What is Pearson correlation in SciPy?

SciPydata~5 mins

Pearson correlation in SciPy

Choose your learning style9 modes available

Learn Why Deep Visual Try Challenge Project Recall Time

Introduction

Pearson correlation helps us see how two things change together. It tells if one goes up when the other goes up or down.

Checking if hours studied and exam scores are related.

Seeing if temperature and ice cream sales move together.

Finding if exercise time and weight loss are connected.

Understanding if advertising budget and product sales increase together.

Syntax

SciPy

from scipy.stats import pearsonr
correlation_coefficient, p_value = pearsonr(x, y)

x and y are lists or arrays of numbers with the same length.

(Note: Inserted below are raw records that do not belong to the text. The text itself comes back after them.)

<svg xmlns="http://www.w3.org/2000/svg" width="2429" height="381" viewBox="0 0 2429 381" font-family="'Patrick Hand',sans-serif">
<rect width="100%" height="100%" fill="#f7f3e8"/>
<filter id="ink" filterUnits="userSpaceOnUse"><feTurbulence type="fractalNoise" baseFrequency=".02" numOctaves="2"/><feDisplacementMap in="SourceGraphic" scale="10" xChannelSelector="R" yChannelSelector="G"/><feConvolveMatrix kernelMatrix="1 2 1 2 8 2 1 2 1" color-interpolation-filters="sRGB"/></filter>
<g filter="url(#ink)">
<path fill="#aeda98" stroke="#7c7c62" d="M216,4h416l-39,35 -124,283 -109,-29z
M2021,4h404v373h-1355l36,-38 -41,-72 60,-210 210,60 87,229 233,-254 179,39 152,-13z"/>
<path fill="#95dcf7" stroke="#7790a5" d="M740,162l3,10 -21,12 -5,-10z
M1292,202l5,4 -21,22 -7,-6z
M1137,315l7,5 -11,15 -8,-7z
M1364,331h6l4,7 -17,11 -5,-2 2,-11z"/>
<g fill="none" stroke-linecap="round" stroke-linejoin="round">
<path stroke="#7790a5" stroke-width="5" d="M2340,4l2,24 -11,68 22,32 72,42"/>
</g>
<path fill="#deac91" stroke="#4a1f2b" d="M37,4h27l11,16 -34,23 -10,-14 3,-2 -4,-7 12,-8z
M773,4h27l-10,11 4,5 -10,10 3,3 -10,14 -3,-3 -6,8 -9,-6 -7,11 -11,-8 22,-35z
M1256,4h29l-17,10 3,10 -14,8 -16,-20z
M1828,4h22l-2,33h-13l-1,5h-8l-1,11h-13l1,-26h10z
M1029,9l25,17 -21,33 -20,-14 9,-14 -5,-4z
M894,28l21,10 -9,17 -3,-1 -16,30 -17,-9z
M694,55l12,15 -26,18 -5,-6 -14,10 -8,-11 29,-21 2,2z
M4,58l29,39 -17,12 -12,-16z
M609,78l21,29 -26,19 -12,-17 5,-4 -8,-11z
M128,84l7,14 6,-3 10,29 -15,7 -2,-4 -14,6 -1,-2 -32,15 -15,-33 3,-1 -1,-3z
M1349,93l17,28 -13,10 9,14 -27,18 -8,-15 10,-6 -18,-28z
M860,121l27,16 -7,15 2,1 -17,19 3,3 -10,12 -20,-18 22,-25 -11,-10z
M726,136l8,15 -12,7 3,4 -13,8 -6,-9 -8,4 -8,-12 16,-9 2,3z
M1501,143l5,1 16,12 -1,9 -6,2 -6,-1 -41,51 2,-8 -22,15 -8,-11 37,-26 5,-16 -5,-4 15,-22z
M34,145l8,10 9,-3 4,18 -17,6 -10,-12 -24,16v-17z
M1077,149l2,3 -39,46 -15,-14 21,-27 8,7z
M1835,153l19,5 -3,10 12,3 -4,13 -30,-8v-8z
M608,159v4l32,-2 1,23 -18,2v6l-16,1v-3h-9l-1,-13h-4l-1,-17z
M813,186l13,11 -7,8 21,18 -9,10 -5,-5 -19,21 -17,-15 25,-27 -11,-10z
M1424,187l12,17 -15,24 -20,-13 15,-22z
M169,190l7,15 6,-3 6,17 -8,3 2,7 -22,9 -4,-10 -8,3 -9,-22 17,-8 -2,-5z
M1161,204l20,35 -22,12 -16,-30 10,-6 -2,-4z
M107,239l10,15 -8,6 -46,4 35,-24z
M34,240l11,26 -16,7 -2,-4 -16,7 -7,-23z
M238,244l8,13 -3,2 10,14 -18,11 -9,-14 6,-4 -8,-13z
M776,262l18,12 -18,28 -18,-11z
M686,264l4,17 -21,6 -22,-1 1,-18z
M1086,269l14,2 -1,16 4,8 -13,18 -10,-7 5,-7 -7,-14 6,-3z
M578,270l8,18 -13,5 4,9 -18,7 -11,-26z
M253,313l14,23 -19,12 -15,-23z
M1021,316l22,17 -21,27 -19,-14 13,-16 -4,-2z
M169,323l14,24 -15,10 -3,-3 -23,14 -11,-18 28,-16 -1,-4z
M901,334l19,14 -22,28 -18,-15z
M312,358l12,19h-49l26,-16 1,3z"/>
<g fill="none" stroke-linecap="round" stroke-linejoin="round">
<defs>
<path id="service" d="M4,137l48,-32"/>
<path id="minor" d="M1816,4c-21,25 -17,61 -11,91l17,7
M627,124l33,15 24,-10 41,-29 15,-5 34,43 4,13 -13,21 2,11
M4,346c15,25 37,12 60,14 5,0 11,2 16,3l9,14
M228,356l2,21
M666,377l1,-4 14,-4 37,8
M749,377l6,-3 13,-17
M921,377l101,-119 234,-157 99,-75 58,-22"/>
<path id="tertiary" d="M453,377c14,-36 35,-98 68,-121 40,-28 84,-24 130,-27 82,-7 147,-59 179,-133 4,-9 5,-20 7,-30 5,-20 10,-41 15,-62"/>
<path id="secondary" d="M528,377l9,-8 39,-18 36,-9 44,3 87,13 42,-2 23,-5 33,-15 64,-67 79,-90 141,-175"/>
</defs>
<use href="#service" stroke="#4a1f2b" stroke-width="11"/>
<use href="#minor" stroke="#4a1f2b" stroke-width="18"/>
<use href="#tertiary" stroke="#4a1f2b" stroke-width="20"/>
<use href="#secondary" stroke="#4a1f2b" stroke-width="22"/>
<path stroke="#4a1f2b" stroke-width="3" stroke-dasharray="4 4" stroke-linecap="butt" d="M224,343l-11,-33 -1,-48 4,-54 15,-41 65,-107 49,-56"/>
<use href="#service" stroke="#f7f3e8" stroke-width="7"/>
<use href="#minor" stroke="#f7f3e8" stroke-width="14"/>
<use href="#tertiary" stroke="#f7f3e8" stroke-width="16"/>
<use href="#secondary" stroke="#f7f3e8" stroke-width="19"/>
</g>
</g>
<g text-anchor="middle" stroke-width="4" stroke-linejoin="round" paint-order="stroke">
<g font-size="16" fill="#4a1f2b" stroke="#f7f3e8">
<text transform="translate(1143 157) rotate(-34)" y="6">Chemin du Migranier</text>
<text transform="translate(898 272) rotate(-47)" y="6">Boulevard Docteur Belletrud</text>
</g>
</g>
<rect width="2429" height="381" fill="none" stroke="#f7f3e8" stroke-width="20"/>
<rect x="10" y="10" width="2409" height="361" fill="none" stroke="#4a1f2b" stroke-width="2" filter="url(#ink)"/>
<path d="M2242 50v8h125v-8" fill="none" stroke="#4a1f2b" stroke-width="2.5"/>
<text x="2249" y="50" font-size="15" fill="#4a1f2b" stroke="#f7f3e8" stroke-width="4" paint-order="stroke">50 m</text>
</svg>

The function returns two values: the correlation number and a p-value to check significance.

Examples

This shows a perfect positive correlation of 1.0 because y doubles x.

SciPy

from scipy.stats import pearsonr
x = [1, 2, 3, 4, 5]
y = [2, 4, 6, 8, 10]
corr, p = pearsonr(x, y)
print(corr)

This shows a perfect negative correlation of -1.0 because y decreases as x increases.

SciPy

from scipy.stats import pearsonr
x = [1, 2, 3, 4, 5]
y = [10, 8, 6, 4, 2]
corr, p = pearsonr(x, y)
print(corr)

This shows no correlation (nan) because y does not change at all.

SciPy

from scipy.stats import pearsonr
x = [1, 2, 3, 4, 5]
y = [5, 5, 5, 5, 5]
corr, p = pearsonr(x, y)
print(corr)

Sample Program

This program calculates how strongly hours studied and exam scores are related. It prints the correlation number and the p-value to check if the result is meaningful.

SciPy

from scipy.stats import pearsonr

# Example data: hours studied and exam scores
hours_studied = [1, 2, 3, 4, 5]
exam_scores = [50, 55, 65, 70, 80]

corr, p_value = pearsonr(hours_studied, exam_scores)

print(f"Pearson correlation coefficient: {corr:.2f}")
print(f"P-value: {p_value:.4f}")

OutputSuccess

Important Notes

The correlation value ranges from -1 to 1.

A value close to 1 means strong positive relation, close to -1 means strong negative relation, and around 0 means no relation.

The p-value helps decide if the correlation is likely real or by chance. A small p-value (like less than 0.05) means it is probably real.

Summary

Pearson correlation measures how two sets of numbers move together.

Use pearsonr from scipy.stats to get the correlation and p-value.

Values near 1 or -1 show strong relationships; near 0 means weak or no relationship.